[GIVEN TEXT — start]

Plaintiffs did not know that their loan had to be reclassified before it could be modified. Doc. 112 at ¶ 53; Doc. 123 at ¶ 19. The loan did not qualify for reclassification because it was not delinquent, as the pre-TPP automatic payment amounts, rather than the amounts required by the TPP, had been made during the trial period. Doc. 112 at ¶ 54. Ocwen had not told Plaintiffs when they started the TPP or during the trial period that they needed to change the amount or frequency of their automatic payments. Ibid. Indeed, after Plaintiffs returned the Modification Agreement to Ocwen, the mortgage statements they received from Ocwen continued to instruct them to pay the pre-TPP amount, not a modified amount. Doc. 123 at ¶¶ 12a-b.

[GIVEN TEXT — finish]
[ENTRIES SUPPLIED — start]

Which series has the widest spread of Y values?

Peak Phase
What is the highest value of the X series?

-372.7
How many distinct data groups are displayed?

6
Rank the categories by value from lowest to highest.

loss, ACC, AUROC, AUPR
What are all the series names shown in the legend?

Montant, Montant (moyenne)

[ENTRIES SUPPLIED — finish]
[ENTRIES SUPPLIED — start]

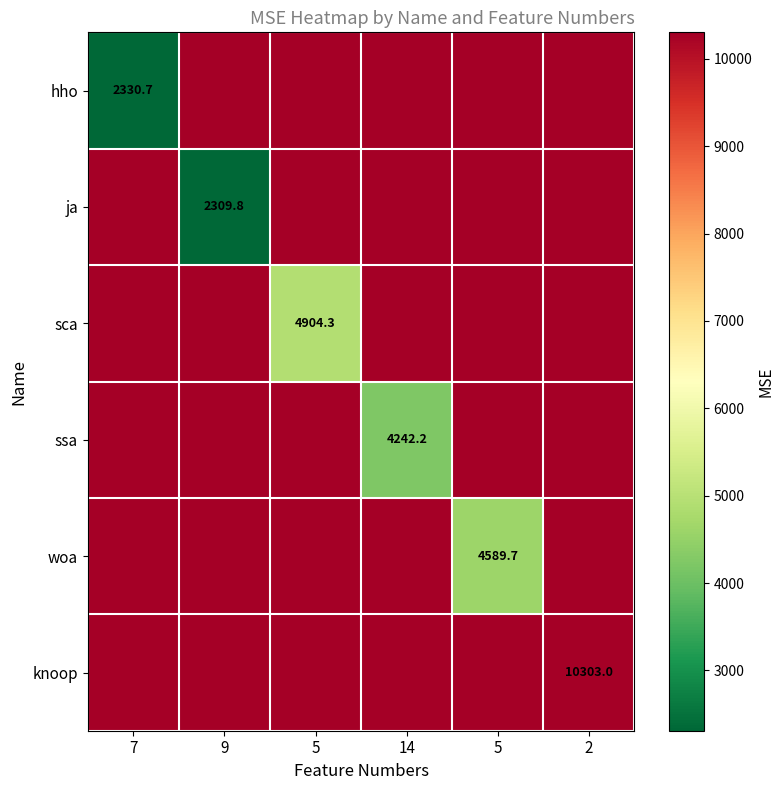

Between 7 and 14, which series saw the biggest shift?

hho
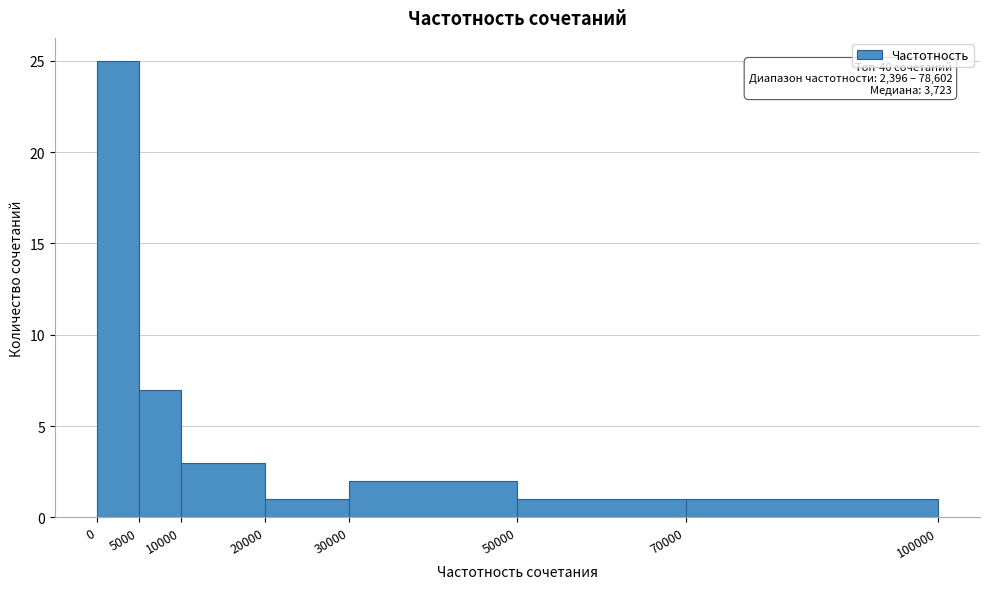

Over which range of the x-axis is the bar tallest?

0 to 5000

[ENTRIES SUPPLIED — finish]

→ QUESTIONS
(1) According to the loan-modification passage, why did the loan not qualify for reclassification?
(2) For each statement, say whether the loan-modification passage supports it, and quote the words that decide it.
(a) Ocwen told Plaintiffs at the start of the TPP to change their automatic payment amounts.
(b) Plaintiffs were aware that their loan had to be reclassified before it could be modified.
(c) After Plaintiffs returned the Modification Agreement, Ocwen's mortgage statements still instructed them to pay the pre-TPP amount.
The rows have no connection to the loan-modification passage.

→ ANSWERS TO THE PROBLEMS
(1) It was not delinquent, because the pre-TPP automatic payment amounts, rather than the amounts required by the TPP, had been made during the trial period.

(2)
(a) No: "Ocwen had not told Plaintiffs when they started the TPP or during the trial period that they needed to change the amount or frequency of their automatic payments."
(b) No: "Plaintiffs did not know that their loan had to be reclassified before it could be modified."
(c) Yes: "the mortgage statements they received from Ocwen continued to instruct them to pay the pre-TPP amount, not a modified amount."